I strive to discover unknown territories of individual and collective being. To this end, I incite liminal experiences – the psychological and metaphysical subjective state of being between disparate existential planes – offering opportunities for one to embrace the strange and singular of our existence; to explore alchemical possibilities of the imagination; to live more intensely and freely in the here-and-now. I do a lot of different projects. From public interventions to roadtrips to multimedia parties to urban expeditions to installations. I am a graduate of the Ontario College of Art and Design's Sculpture/Installation program, and am really competent designing/building stuff. My contributions to public/urban art in Toronto have been featured in Canadian Art Magazine, the Toronto Star and other media outlets.

This project is a 50-ft-tall photo-transfer paste-up in response to mayor Rob Ford’s war on graffiti/street art culture in Toronto. It would be a giant (digitally rendered) image of Ford in a white painter’s suit eating graffiti hotdogs smothered in gravy he pours-on using a gravy boat shaped like a train (a “gravy train”). I'd get help from my talented street art friends (http://www.jessealbert.ca/index.html and http://www.at-aw.com/http://www.at-aw.com/ to name two) to produce and install the piece at a symbolic downtown location where it would be widely seen and photographed dynamically, like Graffiti Alley south of Queen Street. I will also work with my long-standing collaborative partner and documentary filmmaker (http://decipherimages.com) to document the process. The project will be the focal point of a short documentary video about the war on graffiti in Toronto.

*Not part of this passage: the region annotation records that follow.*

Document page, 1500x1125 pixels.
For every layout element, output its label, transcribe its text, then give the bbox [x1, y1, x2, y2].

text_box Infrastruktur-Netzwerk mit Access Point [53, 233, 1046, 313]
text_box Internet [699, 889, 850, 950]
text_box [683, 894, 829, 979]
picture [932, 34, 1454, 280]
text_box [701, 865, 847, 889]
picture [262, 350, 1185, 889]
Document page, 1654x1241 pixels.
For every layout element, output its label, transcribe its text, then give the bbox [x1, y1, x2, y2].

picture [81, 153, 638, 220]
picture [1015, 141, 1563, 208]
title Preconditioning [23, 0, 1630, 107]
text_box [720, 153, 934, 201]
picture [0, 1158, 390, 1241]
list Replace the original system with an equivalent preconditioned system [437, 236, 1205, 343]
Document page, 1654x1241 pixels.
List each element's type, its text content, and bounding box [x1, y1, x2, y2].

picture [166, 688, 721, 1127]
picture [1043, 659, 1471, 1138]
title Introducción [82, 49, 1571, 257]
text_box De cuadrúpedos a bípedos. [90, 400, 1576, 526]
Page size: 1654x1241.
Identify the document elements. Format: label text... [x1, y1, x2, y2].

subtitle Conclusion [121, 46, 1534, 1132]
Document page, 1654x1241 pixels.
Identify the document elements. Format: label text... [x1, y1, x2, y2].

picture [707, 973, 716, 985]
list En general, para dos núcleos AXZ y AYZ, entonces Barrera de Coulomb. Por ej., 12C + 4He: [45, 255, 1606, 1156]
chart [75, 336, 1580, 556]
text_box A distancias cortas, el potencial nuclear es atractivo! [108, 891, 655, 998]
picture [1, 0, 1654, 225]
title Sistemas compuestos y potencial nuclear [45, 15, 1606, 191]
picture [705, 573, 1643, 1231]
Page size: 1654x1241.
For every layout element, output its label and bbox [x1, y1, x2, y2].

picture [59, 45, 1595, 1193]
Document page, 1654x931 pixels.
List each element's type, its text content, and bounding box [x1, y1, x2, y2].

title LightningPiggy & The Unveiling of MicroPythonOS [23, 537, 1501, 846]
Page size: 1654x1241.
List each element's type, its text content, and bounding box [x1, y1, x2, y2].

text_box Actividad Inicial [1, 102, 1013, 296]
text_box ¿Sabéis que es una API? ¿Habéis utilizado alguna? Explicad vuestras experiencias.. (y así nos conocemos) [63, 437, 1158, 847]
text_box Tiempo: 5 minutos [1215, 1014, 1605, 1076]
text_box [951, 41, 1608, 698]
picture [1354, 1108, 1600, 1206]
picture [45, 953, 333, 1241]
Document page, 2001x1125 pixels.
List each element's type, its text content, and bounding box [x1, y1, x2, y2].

The subject matter of this project is very close to me, both as a street art practitioner and a creative human being. I see Rob Ford’s ignorant, my-way-or-the-highway attitude toward graffiti as an affront to free creative expression and an insult to people who strive for and want to live in a vibrant city of art and joy. While I don’t appreciate/condone senseless, destructive tagging, etc, I believe that street art is an important cultural/social/political form of expression that must be kept alive. It is sorely misunderstood and people like Rob Ford need to be challenged at every turn. Obviously, this project is time-sensitive. Now’s the time. So getting a grand from the Awesome Foundation would be... grand.